Same as the failure of Itanium VLIW instructions: you don't actually want to force the decision of what is in the cache back to compile time, when the relevant information is better available at runtime.
Also, additional information on instructions costs instruction bandwidth and I-cache.
That seems correct, but it also doesn’t account for managed languages with runtimes like JavaScript or Java or .NET, which probably have a lot of interesting runtime info they could use to influence caching behavior. There’s an amount of “who caches the cacher” if you go down this path (who manages cache lines for the V8 native code that is in turn managing cache lines for jitted JavaScript code), but it still seems like there is opportunity there?

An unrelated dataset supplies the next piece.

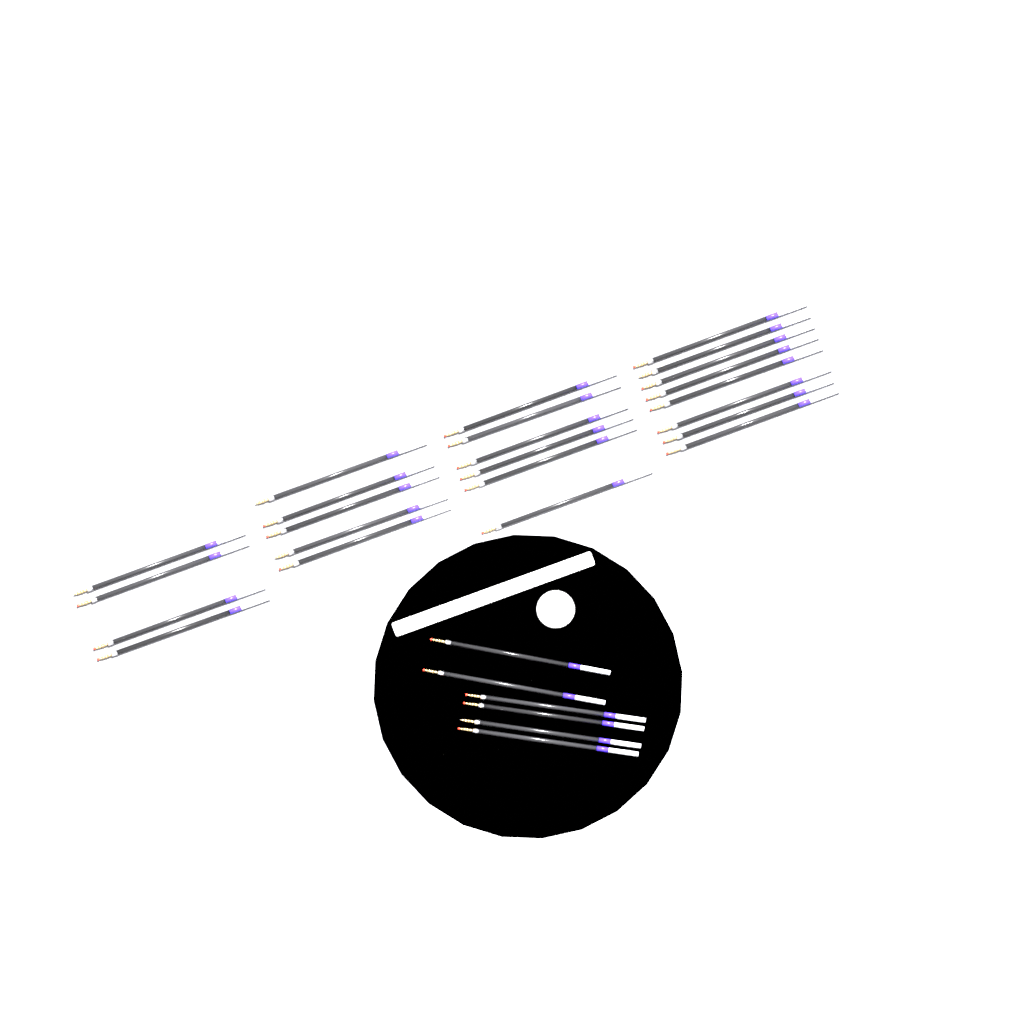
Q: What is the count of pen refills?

thats a strange statement. its certainly not black and white, but the compiler has explicit lifetime information, while the cache infrastructure is using heuristics. I worked on a project which supported region tags in the cache for compiler-directed allocation and it showed some decent gains (in simulation).

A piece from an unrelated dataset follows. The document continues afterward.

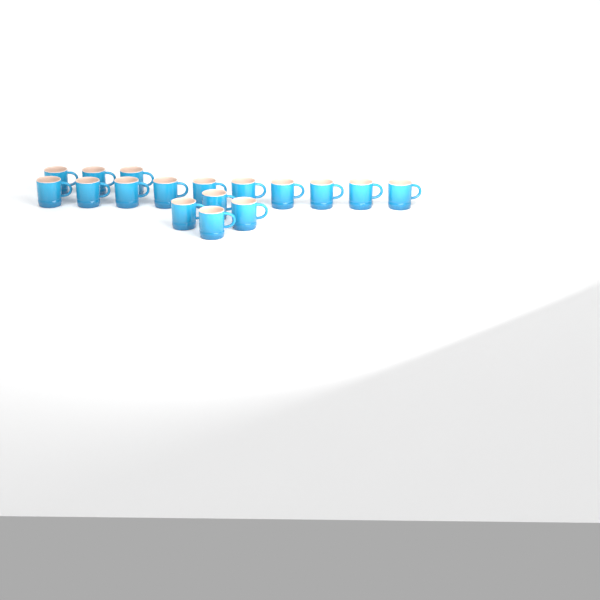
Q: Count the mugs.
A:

I guess this is one place where it seems possible to allow for compiler annotations without disabling the default heuristics so you could maybe get the best of both.

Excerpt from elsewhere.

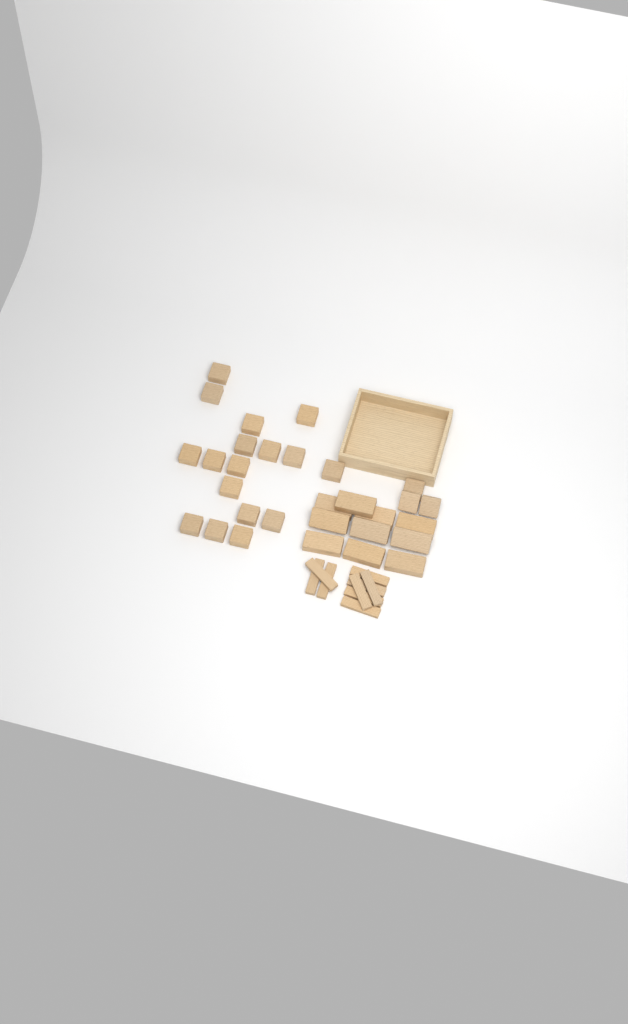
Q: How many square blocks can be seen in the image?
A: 20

> you don't actually want to force the decision of what is in the cache back to compile time, when the relevant information is better available at runtime
That is very context-dependent. In high-performance code having explicit control over caches can be very beneficial. CUDA and similar give you that ability and it is used extensively.
Now, for general "I wrote some code and want the hardware to run it fast with little effort from my side", I agree that transparent caches are the way.